APPENDIX: DATA SOURCES
Monthly rainfall data are available for Java from over 3,000 observatories or rainfall stations across the island since the 1870s, as well as for the other islands in Indonesia from many other observatories since the 1890s. For this paper, monthly data from three observatories in each residency in Java (except Solo) were used, a total of 58:
Table A1. Rainfall stations by residency sampled for this paper
Sources: 1934–39 Regenwaarnemingen in Nederlandsch-Indië[Rainfall observations in the Netherlands Indies] (Batavia: Koninklijk Magnetisch en Meteorologisch Observatorium); 1940 Regenwaarnemingen in Indonesië[Rainfall observations in Indonesia] (Jakarta: Koninklijk Magnetisch en Meteorologisch Observatorium).

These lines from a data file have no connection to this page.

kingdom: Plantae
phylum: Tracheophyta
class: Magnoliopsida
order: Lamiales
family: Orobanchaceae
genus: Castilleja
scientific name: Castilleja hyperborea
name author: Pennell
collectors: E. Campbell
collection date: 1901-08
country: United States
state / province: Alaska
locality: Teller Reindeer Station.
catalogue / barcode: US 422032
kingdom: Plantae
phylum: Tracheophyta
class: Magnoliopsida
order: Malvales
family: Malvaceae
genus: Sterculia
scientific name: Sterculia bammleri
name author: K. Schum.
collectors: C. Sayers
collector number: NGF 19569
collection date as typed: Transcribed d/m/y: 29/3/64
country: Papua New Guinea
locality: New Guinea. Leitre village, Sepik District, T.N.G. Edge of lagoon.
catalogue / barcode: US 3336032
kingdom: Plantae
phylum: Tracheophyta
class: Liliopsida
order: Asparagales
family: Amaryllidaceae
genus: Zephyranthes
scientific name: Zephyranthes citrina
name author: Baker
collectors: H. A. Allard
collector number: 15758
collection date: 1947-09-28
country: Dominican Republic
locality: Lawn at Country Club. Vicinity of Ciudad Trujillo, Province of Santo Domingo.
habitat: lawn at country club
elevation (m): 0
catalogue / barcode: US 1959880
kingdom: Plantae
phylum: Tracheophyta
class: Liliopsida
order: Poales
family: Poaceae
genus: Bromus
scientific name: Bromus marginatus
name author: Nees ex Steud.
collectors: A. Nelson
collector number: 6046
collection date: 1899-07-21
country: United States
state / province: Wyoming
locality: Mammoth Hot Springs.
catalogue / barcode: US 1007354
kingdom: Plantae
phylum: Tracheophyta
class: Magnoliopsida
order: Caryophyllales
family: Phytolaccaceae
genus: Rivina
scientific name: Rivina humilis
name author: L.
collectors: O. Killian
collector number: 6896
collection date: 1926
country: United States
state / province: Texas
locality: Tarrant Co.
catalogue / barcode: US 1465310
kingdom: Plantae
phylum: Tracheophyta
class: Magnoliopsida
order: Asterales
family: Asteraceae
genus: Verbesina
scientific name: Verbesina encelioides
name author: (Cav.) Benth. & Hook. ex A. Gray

Planted and harvested area, rice production
Starting in 1916, the predecessor of the Central Office of Statistics in Indonesia implemented a meticulous system of monthly reporting on area planted and harvested with farm crops. Its purpose was to improve the forecasting of food production in Java. Production was estimated by multiplying harvested area with estimates of crop yields that were for rice obtained from an extensive network of test plots maintained by the Land Tax Service and for other crops from test plots maintained by the Agricultural Extension Service. This meticulously organised system yielded monthly data on planted and harvested areas with food crops and annual data on food crop production. For the 1930s, only 1935–40 data have been published disaggregated by month and the 19 residencies in Java. Source: 1935–40 Indisch Verslag[Annual report of the Netherlands Indies] (Batavia: Centraal Kantoor voor de Statistiek).
Food crop prices
Since 1919, the Central Office of Statistics collected monthly rural prices of the most important food items. Since 1924, the Office used prices from 119 rural markets to calculate and publish Java-wide average monthly prices. But only for 1935–40 are disaggregated monthly rural rice prices available, in the form of average prices of paddy, rice, maize (cobs, shelled), fresh cassava, and dried cassava chips for the 19 residencies in Java. Urban prices were only collected in a few major cities until the 1930s. However, concerns about food supply led the Office to extend its price monitoring system to cover urban prices in 86 cities and towns in Java, but only the 1934–39 monthly rice prices data have been published. Sources: 1935-1940 rural prices Maandbericht, Gegevens Betreffende den Economischen Toestand der Inheemsche Bevolking op Java en Madoera[Monthly report, data concerning the economic situation of the native population in Java and Madura] (Batavia: Centraal Kantoor voor de Statistiek); 1934–39 urban prices Maandcijfers Betreffende den Economischen Toestand der Inheemsche Bevolking op Java en Madoera, Deel A[Monthly figures concerning the economic situation of the native population in Java and Madura, volume A] (Batavia: Centraal Kantoor voor de Statistiek).